Jill Montgomery, a spokesperson for Monsanto, responded to a request for comment from CorpWatch by email: "There were seven manufacturers who were required to make Agent Orange at the specific request of the US government for military use. Production ended more than 30 years ago. The government of Vietnam resolved its claims as part of the treaties that ended the war and normalized relations with the United States."
"We are sympathetic with people who believe they have been injured and understand their concern to find the cause, but reliable scientific evidence indicates that Agent Orange is not the cause of serious long-term health effects."
Co-defendant Dow Chemical has also issued a statement that reads: "We believe that it is the role of the US government and the government of Vietnam to resolve any issues related to wartime activities."

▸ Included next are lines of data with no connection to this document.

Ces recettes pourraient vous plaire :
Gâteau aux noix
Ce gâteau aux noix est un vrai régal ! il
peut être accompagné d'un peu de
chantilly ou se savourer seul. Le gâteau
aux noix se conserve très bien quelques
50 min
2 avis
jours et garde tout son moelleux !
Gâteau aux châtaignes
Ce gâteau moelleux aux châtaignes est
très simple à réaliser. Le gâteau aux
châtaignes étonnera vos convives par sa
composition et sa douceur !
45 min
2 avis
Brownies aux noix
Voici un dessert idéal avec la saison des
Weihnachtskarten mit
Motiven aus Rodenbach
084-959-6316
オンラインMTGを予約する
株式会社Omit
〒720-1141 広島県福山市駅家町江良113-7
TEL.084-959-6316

But Tran Anh Loi ,the father of Agent Orange victim Tran Anh Kiet, says: "Monsanto must pay compensation for their crimes. They have caused this tragedy. I think the government should raise their voice and make the payment a condition before Monsanto can do business in Vietnam.Â¨
"American victims of the Agent Orange will get up to $1500 a month. However most war veterans and Vietnamese families have only received around 85,000 Dong a month (just over $5) in government support for each disabled child. However in response to the public campaign, Hanoi has increased compensation benefits in July to 300,000 Dong a month (nearly $20 a month)."